The controversy surrounding Joe Biden’s past physical behavior with women seemed to have stopped metastasizing after a team of Democratic defenders fanned out in his defense, seeking to knock down the notion that his tendency to be touchy with women was anything more than innocent affection.
But then came two more names late Tuesday alleging that the former vice president’s overly familiar touching made them uncomfortable, further muddying Biden’s predicament as he considers a third presidential run in 2020.
The new accusations, first reported by the New York Times, came just as Biden’s backers felt a measure of relief after four days of debate surrounding the propriety of Biden’s style of interacting with women.
Prominent female voices including former Biden staffers, former Obama White House adviser Valerie Jarrett, actress-turned-activist Alyssa Milano and House Speaker Nancy Pelosi publicly voiced their support during the day, providing a degree of encouragement to Biden backers, supporters and possible staff hires who have watched with dread as his team struggled with the accusations of the first two women who said he made them feel uncomfortable in unrelated instances.
The defense of Biden spanned the party, leveraging years of goodwill accumulated by the vice president.
“Joe took both of my hands in his and looked me in the eye for a long while before he spoke. He said simply, ‘I know, I know.’ For a brief moment we were two souls joined by a loss that changed our lives. After that, Joe would often pause to ask how I was getting along,” former Missouri Sen. Jean Carnahan wrote on Tuesday, relating how Biden comforted her after the loss of her husband and son in a 2000 plane crash.
“He reaches out through the human touch to connect and express those feelings,” she continued before quoting Mother Teresa: “People have forgotten what the human touch is, what it is to smile, for somebody to recognize them, somebody to wish them well.”
Still, even the support came with warnings to learn from the experience.

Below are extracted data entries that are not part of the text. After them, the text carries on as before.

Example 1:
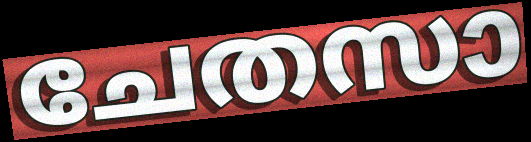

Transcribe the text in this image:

ചേതസാ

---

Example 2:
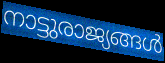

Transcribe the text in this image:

നാട്ടുരാജ്യങ്ങൾ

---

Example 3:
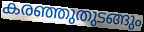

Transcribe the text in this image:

കരഞ്ഞുതുടങ്ങും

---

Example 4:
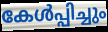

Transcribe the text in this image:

കേൾപ്പിച്ചും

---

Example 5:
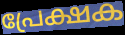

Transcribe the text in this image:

പ്രേക്ഷകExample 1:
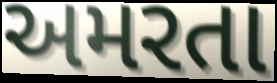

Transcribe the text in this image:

અમરતા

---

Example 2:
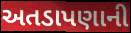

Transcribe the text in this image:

અતડાપણાની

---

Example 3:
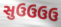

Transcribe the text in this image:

સુઉઉઉઉ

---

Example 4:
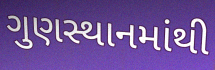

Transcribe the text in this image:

ગુણસ્થાનમાંથી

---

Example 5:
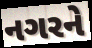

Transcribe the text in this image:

નગરનેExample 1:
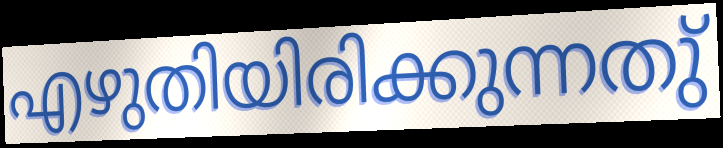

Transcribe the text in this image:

എഴുതിയിരിക്കുന്നതു്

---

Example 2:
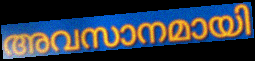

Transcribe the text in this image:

അവസാനമായി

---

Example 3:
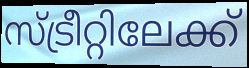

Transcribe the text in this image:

സ്ട്രീറ്റിലേക്ക്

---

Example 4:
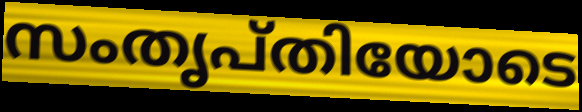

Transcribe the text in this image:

സംതൃപ്തിയോടെ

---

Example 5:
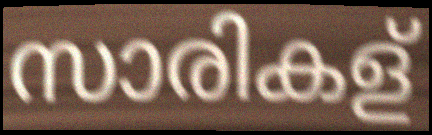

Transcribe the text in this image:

സാരികള്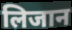
लिजानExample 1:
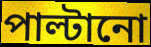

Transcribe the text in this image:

পাল্টানো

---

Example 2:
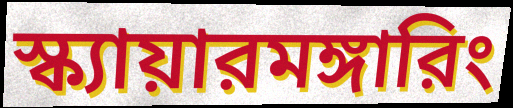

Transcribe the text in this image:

স্ক্যায়ারমঙ্গারিং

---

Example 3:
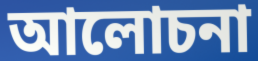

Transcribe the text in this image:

আলোচনা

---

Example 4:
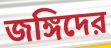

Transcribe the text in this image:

জঙ্গিদের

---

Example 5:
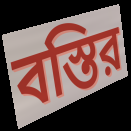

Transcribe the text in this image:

বস্তির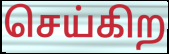
செய்கிற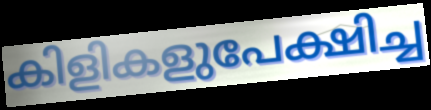
കിളികളുപേക്ഷിച്ച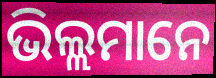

Pelosi gave a bit of advice to avoid being too touchy-feely.
“Join the straight-arm club,” Pelosi said at a POLITICO Playbook breakfast event Tuesday, adding that he needs to keep his distance. “Just pretend you have a cold and I have a cold.”

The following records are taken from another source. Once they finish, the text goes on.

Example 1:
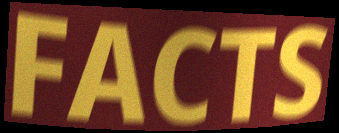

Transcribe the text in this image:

FACTS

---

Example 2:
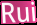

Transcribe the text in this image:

Rui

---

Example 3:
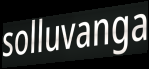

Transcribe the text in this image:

solluvanga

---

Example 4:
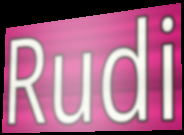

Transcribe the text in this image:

Rudi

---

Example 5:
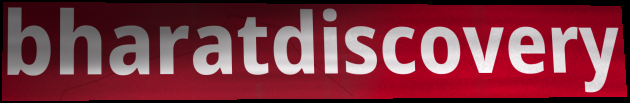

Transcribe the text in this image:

bharatdiscoveryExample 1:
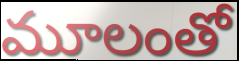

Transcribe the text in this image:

మూలంతో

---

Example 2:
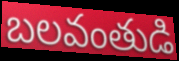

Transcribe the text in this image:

బలవంతుడి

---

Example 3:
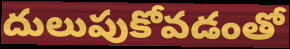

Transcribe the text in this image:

దులుపుకోవడంతో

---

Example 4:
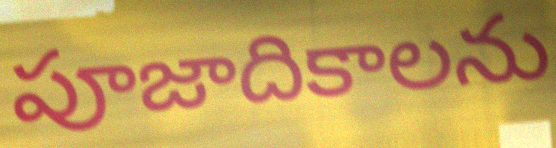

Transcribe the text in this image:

పూజాదికాలను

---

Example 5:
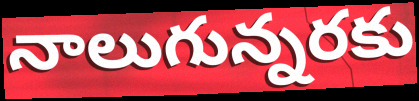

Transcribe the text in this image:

నాలుగున్నరకుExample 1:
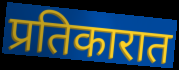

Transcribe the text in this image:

प्रतिकारात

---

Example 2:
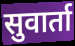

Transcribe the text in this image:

सुवार्ता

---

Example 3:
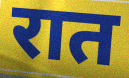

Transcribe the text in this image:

रात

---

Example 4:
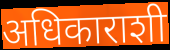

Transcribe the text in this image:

अधिकाराशी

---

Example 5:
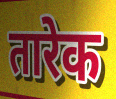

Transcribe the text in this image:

तारेक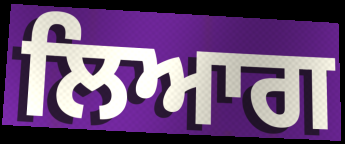
ਲਿਆਗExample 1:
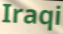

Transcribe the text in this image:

Iraqi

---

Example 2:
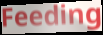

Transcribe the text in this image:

Feeding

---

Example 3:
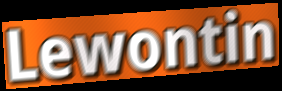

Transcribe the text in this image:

Lewontin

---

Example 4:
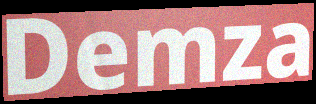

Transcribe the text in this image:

Demza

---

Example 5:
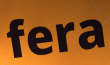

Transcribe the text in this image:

fera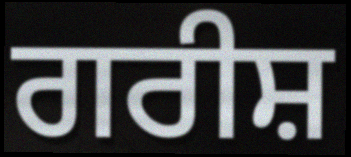
ਗਰੀਸ਼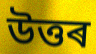
উত্তৰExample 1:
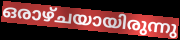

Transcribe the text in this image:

ഒരാഴ്ചയായിരുന്നു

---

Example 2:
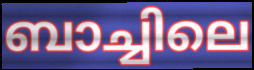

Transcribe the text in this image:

ബാച്ചിലെ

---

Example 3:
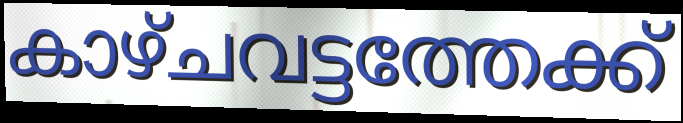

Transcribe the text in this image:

കാഴ്ചവട്ടത്തേക്ക്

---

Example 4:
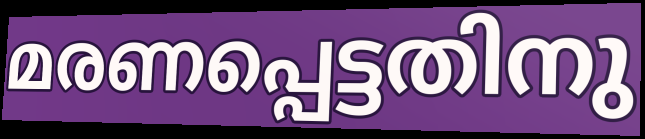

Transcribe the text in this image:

മരണപ്പെട്ടതിനു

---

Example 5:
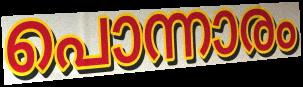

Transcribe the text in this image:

പൊന്നാരം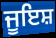
ਜੂਇਸ਼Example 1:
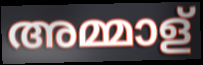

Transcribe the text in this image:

അമ്മാള്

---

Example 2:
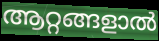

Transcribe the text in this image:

ആറ്റങ്ങളാൽ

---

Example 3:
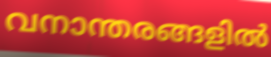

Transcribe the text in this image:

വനാന്തരങ്ങളിൽ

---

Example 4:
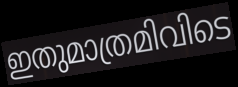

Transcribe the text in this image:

ഇതുമാത്രമിവിടെ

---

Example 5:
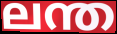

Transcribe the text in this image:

ലന്ത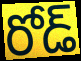
రోడ్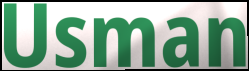
Usman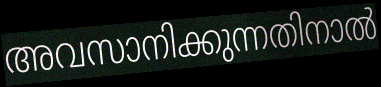
അവസാനിക്കുന്നതിനാൽ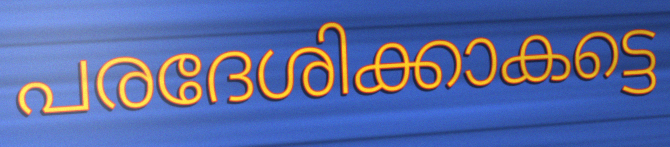
പരദേശിക്കാകട്ടെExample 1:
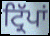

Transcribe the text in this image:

ਟ੍ਰਿੱਪਾਂ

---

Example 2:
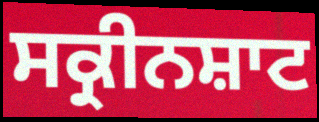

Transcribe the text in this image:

ਸਕ੍ਰੀਨਸ਼ਾਟ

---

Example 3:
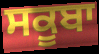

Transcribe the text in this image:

ਸਕੂਬਾ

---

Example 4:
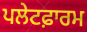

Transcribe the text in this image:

ਪਲੇਟਫ਼ਾਰਮ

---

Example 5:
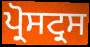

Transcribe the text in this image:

ਪ੍ਰੋਸਟ੍ਰਸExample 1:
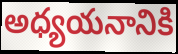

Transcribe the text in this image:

అధ్యయనానికి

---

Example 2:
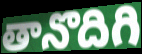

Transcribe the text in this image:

తానొదిగి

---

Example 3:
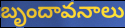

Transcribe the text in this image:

బృందావనాలు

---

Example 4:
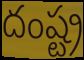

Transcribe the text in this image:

దంష్ట్ర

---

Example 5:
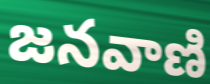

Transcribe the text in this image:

జనవాణి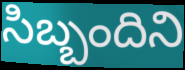
సిబ్బందినిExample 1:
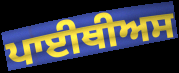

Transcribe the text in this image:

ਪਾਈਥੀਅਸ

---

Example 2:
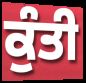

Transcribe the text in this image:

ਕੁੰਤੀ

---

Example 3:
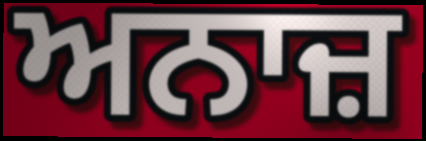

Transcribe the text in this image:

ਅਨਾਜ਼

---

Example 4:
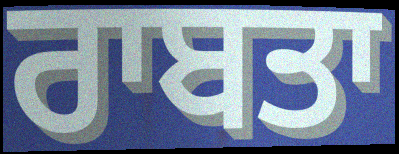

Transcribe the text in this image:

Biden’s team began its aggressive pushback Monday, calling attempts to cast him as “creepy” part of a “cottage industry of lies.”
As part of that effort — more organic than organized due to his skeleton staff — the Biden camp exploited its long and deep ties to influential media figures and political players in Washington.
“They are putting out the bat signal and trying to solicit as many personal testimonials as possible … trying to encourage people to share their own stories,” said a Democrat with knowledge of the team’s strategy.
That approach was a recognition of the need to stanch the bleeding, but also of a belief that rival campaigns were behind the first salvo fired at Biden on Friday by Lucy Flores, a former Nevada assemblywoman and 2014 lieutenant governor candidate who described Biden’s unwanted advances. Flores said Democrats needed to have a discussion about his behavior, especially in light of the #MeToo era of politics.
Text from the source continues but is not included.